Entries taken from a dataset
|---|

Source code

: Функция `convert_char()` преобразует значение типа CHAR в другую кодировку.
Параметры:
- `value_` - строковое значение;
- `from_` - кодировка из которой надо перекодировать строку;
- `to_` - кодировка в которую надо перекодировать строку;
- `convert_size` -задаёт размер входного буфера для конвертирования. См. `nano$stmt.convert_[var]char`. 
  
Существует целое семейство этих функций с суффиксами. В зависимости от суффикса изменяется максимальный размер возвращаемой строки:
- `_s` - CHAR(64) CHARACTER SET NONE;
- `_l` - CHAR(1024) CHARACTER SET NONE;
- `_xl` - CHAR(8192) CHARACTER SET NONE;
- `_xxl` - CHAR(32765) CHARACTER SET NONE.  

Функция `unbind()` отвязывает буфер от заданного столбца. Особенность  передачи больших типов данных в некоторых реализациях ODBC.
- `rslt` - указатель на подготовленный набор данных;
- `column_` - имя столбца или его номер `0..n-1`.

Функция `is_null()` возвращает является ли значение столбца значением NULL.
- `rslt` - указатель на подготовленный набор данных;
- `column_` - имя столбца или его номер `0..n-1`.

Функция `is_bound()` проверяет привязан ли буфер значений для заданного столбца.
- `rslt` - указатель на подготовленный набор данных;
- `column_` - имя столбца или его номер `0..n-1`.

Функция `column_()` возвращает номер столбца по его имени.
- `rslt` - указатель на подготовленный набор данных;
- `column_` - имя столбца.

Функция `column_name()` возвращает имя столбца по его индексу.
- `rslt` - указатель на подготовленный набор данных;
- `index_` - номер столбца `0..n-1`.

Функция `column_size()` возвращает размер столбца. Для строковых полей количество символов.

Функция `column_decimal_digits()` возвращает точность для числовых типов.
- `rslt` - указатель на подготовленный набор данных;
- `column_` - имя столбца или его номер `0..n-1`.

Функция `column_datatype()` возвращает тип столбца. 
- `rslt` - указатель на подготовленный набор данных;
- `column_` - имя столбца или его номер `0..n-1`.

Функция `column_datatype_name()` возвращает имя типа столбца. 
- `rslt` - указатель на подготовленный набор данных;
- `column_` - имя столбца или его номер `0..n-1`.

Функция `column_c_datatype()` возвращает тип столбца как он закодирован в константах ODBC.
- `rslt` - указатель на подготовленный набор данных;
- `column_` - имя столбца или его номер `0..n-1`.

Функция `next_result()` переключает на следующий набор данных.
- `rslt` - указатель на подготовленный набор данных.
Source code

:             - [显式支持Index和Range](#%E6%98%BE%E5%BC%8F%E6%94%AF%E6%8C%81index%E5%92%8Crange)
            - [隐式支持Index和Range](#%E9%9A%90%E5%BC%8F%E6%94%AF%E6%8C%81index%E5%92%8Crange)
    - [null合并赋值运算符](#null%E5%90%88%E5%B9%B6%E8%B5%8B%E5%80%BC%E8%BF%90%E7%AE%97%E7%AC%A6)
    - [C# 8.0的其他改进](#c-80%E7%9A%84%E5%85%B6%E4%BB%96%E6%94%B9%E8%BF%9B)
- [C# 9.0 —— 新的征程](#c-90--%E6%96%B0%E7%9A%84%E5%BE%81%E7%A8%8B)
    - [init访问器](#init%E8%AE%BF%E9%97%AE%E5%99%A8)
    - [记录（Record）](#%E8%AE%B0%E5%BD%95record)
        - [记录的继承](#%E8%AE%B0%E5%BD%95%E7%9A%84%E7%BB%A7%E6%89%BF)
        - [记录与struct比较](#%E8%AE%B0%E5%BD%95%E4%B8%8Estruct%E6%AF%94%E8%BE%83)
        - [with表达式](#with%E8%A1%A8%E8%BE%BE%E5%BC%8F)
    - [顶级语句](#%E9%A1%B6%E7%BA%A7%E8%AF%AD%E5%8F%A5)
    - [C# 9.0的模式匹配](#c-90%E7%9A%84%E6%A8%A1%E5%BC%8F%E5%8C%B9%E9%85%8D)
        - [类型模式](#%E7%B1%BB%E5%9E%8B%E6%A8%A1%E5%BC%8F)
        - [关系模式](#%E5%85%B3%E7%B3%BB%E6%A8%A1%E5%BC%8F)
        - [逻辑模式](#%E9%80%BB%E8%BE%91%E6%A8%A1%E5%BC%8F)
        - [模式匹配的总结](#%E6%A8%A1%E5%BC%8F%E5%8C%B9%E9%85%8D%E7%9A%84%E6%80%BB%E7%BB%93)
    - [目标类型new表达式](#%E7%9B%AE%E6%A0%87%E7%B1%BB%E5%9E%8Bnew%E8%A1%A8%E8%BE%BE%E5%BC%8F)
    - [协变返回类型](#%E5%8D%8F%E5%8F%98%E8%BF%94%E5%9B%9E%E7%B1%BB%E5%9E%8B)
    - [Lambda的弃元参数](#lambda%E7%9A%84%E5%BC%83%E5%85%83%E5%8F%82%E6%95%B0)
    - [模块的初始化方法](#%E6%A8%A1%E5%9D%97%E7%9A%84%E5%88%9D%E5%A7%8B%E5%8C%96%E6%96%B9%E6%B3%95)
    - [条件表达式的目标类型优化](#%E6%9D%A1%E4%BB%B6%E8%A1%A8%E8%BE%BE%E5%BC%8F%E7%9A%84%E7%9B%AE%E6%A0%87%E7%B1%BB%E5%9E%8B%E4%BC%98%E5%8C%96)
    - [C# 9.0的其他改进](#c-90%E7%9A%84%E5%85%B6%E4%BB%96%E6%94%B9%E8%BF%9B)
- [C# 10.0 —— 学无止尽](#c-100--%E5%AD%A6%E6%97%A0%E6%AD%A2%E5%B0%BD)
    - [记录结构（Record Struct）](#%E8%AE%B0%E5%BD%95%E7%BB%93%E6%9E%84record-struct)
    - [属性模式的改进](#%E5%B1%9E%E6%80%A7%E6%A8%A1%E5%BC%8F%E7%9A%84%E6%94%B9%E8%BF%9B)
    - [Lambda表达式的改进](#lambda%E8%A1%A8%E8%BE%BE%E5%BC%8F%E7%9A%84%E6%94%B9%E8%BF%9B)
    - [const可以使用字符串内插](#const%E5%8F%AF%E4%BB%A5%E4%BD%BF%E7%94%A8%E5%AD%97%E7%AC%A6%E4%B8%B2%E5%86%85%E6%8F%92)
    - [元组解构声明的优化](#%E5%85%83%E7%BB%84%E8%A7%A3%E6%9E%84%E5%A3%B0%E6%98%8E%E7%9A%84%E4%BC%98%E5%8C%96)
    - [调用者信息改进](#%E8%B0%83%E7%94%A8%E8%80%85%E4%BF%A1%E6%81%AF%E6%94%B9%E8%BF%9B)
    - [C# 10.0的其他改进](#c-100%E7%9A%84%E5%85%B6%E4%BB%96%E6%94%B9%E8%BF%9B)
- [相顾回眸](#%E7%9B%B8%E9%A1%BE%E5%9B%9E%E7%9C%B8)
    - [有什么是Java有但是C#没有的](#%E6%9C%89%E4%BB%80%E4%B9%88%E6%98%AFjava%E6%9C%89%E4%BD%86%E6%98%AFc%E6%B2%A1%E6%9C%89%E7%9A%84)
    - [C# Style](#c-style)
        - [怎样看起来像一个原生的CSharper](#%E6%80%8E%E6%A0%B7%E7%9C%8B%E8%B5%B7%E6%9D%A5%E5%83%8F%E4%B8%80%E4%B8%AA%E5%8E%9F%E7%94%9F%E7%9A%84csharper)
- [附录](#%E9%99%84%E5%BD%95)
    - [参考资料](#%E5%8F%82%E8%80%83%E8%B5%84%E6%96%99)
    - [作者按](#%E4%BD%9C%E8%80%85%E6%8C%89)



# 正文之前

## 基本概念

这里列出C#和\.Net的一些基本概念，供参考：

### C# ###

|---|

# To-do item
Rewrite the lines starting with the line containing "в другую кодировку." and going on through the line containing "-задаёт размер входного", putting "кодовая страница" in place of "кодировка" and leaving everything else unchanged.

# Exercise output
: Функция `convert_char()` преобразует значение типа CHAR в другую кодировку.
Параметры:
- `value_` - строковое значение;
- `from_` - кодовая страница из которой надо перекодировать строку;
- `to_` - кодовая страница в которую надо перекодировать строку;
- `convert_size` -задаёт размер входного буфера для конвертирования. См. `nano$stmt.convert_[var]char`. 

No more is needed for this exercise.